= Onyishi =

Gerontocratic government in Nigeria

Onyishi is a gerontocratic form of government in some parts of Igboland, Nigeria. It is also a common term or name normally taken as a surname or title by a person or persons whose father is the eldest in a village, or one who is the eldest in the town of Nsukka or its villages. Nkalagu in Ebonyi state, Nigeria also reserves such a title for the eldest man per village.

Onyishi simply means the oldest, head, or leader—be it man or woman. In normal Nsukka settings, once a man or woman becomes the oldest in his or her village, he or she is given the title onyishi.
For one to be onyishi in a village, the person must be the eldest in that village. The title onyishi is also used as a surname by the family members but is not permitted if the onyishi is a woman. An example of the title's usage as a surname is Chief Samuel Maduka Onyishi.

The title of onyishi is never campaigned for; it is believed to be a natural occurrence. If one becomes an onyishi, the person in question has to host the entire village and well-wishers after which he will be given the staff of office (aruah). If a woman becomes the eldest in her village, she will be regarded as onyishi umuwunye (the oldest of all our daughters). She summons all the women from the village for meetings if needed and speaks on their behalf. No aruah is given to her because they are only permitted to be given to men.

== Aruah ==
The aruah in Nsukka culture is a staff of office, like the ceremonial mace, and is about 200 by 4 cm. The aruah is carried in bulk by the village head daily to his ancestral home, commonly called obu (palace) in the mornings. On getting to the obu, he prays in the presence of the aruah using kola nut and leaves the aruah there until dusk. In the evening, the onyishi goes back to the obu and brings the aruah home. The practice continues like this until the present onyishi dies.

This practice has been in existence for centuries. In Nsukka, or Nru Nsukka precisely, there are aruahs that are over hundreds of years old yet unrecorded due to the late arrival of the needed technologies in Nsukka. The family name Onyishi is thus very common among the Nsukka people.

The aruah in recent years has been disputed by some Christians who claim it is a form of idolatry and instead give their colleagues a crucifix on attaining such age.

== Oho ==
According to Atugwu Kenechukwu from Nru Nsukka, every onyishi in Nsukka has a style of dress which normally includes a red cap with a red feather (called awu) from a special bird fixed on it, a short stick from a known tree called oho, and a hand bag. In every gathering an onyishi must always hold the oho in his hand whenever he speaks on matters concerning the people. He also noted that no village is recognized in Nsukka without an onyishi as its head.

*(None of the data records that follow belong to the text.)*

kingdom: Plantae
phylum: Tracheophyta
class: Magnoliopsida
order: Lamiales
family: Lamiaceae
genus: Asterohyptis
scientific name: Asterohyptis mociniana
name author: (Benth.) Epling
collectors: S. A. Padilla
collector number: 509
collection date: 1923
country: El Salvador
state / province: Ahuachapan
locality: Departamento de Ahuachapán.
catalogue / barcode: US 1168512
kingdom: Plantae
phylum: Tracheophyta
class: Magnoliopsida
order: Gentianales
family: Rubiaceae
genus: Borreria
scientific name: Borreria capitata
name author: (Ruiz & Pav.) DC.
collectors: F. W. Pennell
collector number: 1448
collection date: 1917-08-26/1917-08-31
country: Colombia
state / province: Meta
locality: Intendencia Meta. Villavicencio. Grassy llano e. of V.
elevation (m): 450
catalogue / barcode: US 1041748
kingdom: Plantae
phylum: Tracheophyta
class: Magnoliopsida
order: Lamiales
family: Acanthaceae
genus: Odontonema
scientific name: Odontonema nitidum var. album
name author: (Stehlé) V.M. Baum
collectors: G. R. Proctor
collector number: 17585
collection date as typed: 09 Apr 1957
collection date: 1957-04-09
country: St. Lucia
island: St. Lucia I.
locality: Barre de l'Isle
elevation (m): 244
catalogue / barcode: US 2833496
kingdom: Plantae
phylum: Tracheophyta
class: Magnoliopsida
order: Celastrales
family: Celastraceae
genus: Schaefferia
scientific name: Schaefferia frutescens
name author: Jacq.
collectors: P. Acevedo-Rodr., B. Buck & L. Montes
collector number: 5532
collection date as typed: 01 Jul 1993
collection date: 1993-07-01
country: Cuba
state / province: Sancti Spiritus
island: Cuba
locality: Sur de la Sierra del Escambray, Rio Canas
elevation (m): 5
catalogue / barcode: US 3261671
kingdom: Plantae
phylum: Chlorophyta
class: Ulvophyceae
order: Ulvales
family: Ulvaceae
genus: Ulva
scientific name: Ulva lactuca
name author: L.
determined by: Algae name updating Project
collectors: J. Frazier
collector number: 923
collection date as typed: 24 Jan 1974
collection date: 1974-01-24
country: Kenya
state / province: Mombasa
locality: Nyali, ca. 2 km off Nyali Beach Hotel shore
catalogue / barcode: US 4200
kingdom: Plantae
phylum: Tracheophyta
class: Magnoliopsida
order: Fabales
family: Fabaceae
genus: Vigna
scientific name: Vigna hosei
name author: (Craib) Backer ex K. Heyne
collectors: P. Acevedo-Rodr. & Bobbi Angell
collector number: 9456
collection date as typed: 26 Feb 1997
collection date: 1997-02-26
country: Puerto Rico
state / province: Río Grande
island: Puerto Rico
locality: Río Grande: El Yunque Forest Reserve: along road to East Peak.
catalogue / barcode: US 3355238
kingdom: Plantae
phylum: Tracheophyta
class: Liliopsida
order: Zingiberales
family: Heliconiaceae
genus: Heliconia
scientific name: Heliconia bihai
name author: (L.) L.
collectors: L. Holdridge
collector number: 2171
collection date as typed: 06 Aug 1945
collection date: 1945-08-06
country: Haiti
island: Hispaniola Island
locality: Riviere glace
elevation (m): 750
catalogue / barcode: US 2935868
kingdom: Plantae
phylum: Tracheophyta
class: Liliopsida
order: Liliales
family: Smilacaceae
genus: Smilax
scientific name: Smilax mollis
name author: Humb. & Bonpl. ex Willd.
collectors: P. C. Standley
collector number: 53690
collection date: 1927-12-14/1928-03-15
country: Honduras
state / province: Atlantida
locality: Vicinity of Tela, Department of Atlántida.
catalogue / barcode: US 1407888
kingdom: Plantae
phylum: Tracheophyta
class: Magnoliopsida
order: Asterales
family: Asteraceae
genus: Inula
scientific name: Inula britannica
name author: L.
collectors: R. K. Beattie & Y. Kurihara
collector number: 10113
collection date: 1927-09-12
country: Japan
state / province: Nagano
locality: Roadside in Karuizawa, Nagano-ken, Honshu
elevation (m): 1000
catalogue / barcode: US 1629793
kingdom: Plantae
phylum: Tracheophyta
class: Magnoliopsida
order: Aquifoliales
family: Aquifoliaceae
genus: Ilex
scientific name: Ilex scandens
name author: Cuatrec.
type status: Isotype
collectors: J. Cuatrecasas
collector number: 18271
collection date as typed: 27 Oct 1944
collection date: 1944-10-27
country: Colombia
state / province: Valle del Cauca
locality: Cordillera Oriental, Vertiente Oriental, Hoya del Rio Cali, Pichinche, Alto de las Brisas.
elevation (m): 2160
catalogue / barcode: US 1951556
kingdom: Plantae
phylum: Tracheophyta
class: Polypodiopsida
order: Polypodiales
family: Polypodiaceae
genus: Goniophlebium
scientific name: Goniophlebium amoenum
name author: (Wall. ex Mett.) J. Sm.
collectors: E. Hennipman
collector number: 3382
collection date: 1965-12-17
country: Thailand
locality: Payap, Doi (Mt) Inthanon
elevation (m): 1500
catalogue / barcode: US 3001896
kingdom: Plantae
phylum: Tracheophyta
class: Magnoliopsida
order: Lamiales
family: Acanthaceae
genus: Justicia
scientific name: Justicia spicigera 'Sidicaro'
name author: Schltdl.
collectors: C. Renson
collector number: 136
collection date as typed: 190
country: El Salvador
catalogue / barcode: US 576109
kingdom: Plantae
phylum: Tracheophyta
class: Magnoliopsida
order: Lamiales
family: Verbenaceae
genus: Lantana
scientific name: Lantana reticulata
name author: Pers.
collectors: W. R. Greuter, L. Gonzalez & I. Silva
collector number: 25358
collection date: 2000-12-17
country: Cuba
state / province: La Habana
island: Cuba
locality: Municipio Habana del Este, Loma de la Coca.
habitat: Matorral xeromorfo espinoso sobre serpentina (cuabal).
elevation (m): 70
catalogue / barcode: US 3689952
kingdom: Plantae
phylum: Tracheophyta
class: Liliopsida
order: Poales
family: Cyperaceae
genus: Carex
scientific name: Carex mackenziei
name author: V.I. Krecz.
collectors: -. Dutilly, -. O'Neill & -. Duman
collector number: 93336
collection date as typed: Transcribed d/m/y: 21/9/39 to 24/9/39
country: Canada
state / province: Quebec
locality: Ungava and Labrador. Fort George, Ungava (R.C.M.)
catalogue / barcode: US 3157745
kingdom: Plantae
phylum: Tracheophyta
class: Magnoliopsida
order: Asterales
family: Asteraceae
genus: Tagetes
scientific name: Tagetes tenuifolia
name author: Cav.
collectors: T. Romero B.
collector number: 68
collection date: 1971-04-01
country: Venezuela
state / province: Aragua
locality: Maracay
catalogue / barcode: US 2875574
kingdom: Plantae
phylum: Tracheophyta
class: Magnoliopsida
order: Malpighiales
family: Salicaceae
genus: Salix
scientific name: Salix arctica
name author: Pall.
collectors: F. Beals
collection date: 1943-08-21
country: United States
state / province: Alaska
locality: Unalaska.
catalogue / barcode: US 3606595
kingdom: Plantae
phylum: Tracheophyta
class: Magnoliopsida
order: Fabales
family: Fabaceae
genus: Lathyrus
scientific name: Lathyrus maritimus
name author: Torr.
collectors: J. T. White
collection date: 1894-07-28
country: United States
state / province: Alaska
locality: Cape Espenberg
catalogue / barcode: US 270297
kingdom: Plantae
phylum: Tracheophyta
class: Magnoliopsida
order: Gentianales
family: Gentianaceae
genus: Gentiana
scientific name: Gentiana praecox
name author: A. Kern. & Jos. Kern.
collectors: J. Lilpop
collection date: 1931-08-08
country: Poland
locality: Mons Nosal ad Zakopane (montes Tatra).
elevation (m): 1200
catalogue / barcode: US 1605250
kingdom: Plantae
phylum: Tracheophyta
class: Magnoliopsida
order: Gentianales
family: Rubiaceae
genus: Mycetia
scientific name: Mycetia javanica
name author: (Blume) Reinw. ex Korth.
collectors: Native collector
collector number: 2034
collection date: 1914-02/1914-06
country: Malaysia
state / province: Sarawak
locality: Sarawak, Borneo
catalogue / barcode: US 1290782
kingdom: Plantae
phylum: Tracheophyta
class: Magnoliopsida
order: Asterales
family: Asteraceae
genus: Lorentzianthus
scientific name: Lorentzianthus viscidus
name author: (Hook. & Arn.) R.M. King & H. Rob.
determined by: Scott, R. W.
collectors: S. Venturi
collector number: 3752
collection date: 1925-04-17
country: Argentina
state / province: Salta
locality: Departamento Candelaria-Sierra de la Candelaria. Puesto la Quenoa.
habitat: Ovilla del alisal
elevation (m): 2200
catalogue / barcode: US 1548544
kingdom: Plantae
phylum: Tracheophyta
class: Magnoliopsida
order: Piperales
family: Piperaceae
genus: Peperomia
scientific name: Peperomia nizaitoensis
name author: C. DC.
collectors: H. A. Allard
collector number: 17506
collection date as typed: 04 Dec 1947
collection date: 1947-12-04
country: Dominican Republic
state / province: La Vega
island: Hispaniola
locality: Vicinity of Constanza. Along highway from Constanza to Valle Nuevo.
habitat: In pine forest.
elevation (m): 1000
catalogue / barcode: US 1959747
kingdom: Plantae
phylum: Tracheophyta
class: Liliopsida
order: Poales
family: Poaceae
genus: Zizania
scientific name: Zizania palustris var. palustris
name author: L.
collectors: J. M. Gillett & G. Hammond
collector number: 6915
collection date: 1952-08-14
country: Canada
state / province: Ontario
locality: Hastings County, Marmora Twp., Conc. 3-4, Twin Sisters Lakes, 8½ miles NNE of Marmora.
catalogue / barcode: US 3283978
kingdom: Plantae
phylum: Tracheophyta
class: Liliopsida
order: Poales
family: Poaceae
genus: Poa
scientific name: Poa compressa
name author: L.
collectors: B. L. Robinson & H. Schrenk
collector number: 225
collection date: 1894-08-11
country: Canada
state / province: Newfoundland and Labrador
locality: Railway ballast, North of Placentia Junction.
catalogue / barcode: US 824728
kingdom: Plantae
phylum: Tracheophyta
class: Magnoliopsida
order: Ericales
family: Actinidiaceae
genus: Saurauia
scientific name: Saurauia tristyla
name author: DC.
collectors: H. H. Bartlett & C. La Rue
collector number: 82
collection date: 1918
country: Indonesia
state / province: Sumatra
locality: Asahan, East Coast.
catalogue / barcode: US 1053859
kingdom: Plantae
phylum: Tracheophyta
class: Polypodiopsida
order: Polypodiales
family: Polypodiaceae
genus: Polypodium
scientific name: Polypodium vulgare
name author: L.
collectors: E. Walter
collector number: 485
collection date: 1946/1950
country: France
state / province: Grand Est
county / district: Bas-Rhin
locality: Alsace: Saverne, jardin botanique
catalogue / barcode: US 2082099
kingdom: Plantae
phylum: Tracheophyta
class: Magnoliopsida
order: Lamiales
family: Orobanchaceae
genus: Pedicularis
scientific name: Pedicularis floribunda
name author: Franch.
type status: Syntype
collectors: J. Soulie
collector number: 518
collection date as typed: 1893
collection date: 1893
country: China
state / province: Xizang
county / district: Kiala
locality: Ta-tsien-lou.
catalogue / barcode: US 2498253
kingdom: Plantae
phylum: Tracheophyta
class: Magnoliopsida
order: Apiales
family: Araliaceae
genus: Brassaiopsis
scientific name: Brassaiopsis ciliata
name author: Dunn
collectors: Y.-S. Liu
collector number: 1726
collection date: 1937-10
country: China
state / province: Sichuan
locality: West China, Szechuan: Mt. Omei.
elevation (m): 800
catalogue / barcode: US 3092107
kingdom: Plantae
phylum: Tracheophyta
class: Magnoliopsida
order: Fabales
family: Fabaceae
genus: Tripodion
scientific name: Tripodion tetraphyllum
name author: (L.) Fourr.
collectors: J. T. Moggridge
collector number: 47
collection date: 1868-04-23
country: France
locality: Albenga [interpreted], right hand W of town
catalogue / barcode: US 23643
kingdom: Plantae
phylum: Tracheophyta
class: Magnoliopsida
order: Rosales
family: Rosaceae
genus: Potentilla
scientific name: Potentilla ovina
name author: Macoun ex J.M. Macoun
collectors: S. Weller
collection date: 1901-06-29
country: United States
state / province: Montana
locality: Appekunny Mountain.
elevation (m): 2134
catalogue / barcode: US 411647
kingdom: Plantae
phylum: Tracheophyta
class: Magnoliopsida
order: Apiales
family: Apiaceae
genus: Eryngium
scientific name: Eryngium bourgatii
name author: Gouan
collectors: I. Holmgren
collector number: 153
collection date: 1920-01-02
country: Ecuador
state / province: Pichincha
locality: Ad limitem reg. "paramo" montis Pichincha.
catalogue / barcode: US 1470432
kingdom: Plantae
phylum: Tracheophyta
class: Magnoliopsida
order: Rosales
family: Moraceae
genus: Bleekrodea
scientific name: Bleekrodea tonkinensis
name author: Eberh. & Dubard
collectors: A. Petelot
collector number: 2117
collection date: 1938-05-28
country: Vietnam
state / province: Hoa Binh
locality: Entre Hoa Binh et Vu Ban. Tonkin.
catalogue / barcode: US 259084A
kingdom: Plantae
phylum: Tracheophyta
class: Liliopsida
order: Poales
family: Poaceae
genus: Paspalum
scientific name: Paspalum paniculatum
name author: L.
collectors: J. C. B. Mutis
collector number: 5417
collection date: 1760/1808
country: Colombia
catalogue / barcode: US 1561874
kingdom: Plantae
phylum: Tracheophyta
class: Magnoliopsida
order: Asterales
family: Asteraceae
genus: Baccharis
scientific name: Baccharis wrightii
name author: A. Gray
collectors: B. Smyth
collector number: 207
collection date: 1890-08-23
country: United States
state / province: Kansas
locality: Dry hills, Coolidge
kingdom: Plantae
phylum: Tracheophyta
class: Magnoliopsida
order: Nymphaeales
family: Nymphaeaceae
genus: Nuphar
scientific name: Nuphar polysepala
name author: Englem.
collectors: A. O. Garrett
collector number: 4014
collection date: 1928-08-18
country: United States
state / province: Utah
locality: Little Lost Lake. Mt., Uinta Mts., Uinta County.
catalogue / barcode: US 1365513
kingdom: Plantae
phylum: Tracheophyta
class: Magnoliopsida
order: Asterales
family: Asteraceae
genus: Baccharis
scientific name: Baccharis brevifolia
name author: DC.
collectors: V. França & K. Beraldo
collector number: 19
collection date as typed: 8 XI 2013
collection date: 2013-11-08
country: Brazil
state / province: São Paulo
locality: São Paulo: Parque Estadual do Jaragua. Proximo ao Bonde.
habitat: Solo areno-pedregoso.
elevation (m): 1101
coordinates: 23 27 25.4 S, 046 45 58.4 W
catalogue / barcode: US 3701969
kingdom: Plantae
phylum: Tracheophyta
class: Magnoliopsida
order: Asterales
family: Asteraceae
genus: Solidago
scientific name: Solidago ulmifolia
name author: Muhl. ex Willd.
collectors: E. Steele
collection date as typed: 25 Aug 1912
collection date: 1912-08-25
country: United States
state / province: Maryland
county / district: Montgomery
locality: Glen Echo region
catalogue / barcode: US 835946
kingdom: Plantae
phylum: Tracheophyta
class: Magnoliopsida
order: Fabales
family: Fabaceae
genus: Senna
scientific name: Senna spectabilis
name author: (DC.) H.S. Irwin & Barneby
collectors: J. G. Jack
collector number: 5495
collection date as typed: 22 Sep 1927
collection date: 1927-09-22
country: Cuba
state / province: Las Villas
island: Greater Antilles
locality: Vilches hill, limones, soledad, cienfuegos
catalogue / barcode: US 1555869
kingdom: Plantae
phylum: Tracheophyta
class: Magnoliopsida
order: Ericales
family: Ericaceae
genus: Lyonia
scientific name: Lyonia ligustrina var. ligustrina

The oho also stands as a symbol of office and justice, and it is held by all onyishi and the oha whenever the person speaks on matters concerning the people. It is expected that whoever holds the oho should always speak the truth as it is a symbol of justice. The oho is not transferred from the deceased onyishi like the aruah. Each new onyishi receives his own oho before his coronation day.

It is a common belief in Nsukka that if one speaks lies with the oho in his hand, the person will be struck dead by the ancestors.

==Demise of an onyishi==
If a reigning onyishi dies, the man taking over from the deceased must visit the funeral home of the deceased onyishi and perform rituals before the burial proceeds. This practice is limited to incoming male onyishi; a woman does not necessarily need the ritual process.

The rituals are done in various ways now due to the arrival of Christianity. In the most common ritual, the incoming onyishi prays before the corpse and in the presence of the corpse and mourners. He brings kola nuts and a cock, which he must slaughter, declaring that if he had a hand in killing the onyishi whose place he is taking over, he should die within a month.

After the ritual, the daughter of the incoming onyishi collects the aruah (ceremonial mace) from the home of the deceased. She then proceeds to her father's compound, carrying the aruah on her shoulder, followed by a procession of the new onyishi and his well-wishers while the burial goes on.

When the aruah is brought home, the incoming onyishi will not touch it for 28 days (one month according to the Igbo calendar). At the end of the month, the new onyishi is then crowned by other onyishis in his area (Nsukka) and other title holders called oha.